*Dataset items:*
::::::

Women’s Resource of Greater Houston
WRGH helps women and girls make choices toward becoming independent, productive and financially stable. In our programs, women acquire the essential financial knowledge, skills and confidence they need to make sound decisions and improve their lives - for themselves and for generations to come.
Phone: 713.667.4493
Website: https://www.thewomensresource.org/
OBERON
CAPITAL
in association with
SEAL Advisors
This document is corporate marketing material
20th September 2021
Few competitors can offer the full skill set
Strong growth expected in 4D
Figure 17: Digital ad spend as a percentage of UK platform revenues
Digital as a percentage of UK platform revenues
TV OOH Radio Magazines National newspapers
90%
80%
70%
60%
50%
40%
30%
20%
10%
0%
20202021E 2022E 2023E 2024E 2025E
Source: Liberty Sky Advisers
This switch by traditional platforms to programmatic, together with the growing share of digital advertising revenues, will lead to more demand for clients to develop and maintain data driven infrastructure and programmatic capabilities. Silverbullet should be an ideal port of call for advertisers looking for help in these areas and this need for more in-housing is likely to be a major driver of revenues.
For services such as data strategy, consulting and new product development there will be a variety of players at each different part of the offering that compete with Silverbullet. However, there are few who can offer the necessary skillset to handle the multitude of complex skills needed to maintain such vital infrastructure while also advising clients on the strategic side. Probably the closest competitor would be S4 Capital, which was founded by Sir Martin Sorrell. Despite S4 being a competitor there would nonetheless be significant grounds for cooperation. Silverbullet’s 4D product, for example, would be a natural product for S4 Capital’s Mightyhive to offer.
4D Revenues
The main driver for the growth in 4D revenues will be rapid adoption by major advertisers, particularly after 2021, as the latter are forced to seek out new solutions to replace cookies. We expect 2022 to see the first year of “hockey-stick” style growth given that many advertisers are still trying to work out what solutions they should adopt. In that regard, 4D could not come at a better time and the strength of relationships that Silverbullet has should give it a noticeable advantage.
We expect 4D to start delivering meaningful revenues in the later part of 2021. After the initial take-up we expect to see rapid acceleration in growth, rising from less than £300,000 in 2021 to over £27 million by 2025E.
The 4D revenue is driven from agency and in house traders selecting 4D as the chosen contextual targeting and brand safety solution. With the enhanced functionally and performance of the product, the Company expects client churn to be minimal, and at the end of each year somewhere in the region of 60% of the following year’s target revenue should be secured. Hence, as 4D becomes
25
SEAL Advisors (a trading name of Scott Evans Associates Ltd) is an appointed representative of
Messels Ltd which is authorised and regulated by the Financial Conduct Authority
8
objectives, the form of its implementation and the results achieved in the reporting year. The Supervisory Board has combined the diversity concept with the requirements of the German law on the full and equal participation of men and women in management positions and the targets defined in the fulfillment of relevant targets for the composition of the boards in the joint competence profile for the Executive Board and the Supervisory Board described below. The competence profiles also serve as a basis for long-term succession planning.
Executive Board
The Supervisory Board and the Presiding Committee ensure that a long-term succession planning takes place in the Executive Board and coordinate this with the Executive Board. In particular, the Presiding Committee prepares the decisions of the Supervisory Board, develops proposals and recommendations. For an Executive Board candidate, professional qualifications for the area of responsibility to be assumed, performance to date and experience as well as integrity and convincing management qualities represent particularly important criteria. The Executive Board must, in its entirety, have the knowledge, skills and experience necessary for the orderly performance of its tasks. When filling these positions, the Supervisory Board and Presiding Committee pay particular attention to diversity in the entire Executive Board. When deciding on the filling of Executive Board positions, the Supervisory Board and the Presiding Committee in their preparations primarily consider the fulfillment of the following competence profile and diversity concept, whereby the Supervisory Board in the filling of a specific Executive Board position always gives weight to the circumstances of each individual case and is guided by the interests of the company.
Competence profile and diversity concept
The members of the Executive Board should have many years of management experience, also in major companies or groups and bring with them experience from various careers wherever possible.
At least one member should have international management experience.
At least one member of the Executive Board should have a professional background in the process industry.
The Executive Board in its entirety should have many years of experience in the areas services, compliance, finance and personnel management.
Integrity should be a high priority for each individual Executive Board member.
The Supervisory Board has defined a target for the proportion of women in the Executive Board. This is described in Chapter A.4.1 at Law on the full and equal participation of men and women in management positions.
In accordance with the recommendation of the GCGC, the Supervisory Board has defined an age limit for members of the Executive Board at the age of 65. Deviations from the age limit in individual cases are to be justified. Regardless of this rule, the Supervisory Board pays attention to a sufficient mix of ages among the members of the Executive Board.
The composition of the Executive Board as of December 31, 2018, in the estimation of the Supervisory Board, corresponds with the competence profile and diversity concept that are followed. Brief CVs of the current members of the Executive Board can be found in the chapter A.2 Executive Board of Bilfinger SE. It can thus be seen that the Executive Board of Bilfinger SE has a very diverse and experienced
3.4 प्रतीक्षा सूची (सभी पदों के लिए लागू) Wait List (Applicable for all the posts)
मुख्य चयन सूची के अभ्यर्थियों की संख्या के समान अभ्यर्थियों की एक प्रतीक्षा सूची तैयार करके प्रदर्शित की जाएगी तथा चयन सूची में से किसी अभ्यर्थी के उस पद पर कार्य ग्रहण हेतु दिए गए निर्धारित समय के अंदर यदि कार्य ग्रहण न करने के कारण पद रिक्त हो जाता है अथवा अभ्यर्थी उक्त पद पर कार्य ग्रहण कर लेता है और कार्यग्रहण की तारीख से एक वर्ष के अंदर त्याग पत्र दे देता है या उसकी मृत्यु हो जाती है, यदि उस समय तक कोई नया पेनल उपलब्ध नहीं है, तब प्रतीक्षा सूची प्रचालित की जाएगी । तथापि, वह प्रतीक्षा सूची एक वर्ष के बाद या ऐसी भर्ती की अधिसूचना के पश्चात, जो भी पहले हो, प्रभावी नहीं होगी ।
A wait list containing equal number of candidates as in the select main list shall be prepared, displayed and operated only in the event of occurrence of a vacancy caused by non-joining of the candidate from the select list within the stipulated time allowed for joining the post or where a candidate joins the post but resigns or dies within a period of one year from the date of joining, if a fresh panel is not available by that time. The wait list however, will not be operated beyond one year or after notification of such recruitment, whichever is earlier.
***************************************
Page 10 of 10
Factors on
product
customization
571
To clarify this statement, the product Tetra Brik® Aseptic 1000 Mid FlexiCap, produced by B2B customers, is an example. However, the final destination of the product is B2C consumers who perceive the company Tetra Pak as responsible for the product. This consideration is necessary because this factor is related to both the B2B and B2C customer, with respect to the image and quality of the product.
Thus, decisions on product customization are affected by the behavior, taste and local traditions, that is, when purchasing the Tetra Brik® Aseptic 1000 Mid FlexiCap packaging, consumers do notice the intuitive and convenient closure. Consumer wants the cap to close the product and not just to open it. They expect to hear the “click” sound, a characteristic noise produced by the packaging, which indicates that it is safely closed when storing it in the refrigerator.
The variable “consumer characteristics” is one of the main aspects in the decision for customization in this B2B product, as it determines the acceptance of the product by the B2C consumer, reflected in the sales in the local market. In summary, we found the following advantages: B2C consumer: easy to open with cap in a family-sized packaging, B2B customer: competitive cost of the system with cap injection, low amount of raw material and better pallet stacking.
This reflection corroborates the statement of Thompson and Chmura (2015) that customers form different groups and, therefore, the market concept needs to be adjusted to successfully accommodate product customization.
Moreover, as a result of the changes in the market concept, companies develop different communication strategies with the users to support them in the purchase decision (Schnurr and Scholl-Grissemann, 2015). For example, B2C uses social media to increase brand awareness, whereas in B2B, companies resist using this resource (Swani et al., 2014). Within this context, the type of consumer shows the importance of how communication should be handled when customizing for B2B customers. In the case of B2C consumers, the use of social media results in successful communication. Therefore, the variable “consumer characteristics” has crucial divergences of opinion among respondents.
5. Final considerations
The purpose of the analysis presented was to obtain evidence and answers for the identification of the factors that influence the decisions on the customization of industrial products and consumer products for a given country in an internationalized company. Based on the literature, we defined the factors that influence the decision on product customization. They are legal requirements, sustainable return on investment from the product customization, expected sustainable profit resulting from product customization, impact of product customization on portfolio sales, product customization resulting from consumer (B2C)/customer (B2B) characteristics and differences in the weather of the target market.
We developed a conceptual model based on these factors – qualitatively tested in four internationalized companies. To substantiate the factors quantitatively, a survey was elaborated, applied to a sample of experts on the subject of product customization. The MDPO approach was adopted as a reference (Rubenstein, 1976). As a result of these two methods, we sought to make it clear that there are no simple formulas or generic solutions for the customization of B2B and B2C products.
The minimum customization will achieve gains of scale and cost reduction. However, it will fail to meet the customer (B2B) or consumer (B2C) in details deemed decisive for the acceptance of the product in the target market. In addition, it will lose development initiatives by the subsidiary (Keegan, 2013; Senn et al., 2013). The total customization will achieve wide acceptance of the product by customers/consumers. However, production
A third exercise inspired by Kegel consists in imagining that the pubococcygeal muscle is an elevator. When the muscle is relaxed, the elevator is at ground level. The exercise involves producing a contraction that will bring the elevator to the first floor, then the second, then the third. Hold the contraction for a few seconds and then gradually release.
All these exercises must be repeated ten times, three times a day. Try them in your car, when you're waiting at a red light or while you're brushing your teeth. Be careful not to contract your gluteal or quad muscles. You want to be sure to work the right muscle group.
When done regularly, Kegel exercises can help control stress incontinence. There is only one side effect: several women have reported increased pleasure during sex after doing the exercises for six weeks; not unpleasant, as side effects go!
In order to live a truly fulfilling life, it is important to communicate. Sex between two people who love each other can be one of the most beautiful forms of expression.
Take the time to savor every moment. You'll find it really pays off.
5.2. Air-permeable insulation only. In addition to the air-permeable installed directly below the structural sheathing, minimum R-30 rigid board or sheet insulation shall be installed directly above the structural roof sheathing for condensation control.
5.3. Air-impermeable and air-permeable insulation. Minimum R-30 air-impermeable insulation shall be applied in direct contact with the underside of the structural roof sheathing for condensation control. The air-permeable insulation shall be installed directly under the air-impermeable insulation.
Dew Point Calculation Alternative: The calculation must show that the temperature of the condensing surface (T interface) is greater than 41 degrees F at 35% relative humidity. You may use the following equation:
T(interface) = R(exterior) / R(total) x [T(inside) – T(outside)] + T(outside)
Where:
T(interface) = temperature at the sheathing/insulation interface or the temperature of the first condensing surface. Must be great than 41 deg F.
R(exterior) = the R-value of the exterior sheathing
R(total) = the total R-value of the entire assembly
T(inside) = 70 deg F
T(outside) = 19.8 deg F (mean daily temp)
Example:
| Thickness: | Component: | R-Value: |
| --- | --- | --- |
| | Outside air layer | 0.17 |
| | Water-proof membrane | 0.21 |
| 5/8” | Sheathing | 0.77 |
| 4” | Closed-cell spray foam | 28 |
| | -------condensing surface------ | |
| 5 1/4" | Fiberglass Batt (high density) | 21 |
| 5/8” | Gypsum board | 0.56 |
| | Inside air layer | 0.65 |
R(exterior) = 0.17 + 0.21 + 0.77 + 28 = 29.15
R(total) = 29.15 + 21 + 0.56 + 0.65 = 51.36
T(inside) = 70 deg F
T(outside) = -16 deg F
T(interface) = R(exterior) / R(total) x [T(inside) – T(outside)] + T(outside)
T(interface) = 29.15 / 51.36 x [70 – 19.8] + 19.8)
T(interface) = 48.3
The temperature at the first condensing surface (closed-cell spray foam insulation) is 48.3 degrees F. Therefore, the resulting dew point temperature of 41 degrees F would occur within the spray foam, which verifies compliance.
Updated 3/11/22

::::::

*What is being asked:* An exact copy of the lines above between the line holding "Dew Point Calculation" and the line holding "density) | 21 |", inclusive, is the whole answer.

*Output:*
Dew Point Calculation Alternative: The calculation must show that the temperature of the condensing surface (T interface) is greater than 41 degrees F at 35% relative humidity. You may use the following equation:
T(interface) = R(exterior) / R(total) x [T(inside) – T(outside)] + T(outside)
Where:
T(interface) = temperature at the sheathing/insulation interface or the temperature of the first condensing surface. Must be great than 41 deg F.
R(exterior) = the R-value of the exterior sheathing
R(total) = the total R-value of the entire assembly
T(inside) = 70 deg F
T(outside) = 19.8 deg F (mean daily temp)
Example:
| Thickness: | Component: | R-Value: |
| --- | --- | --- |
| | Outside air layer | 0.17 |
| | Water-proof membrane | 0.21 |
| 5/8” | Sheathing | 0.77 |
| 4” | Closed-cell spray foam | 28 |
| | -------condensing surface------ | |
| 5 1/4" | Fiberglass Batt (high density) | 21 |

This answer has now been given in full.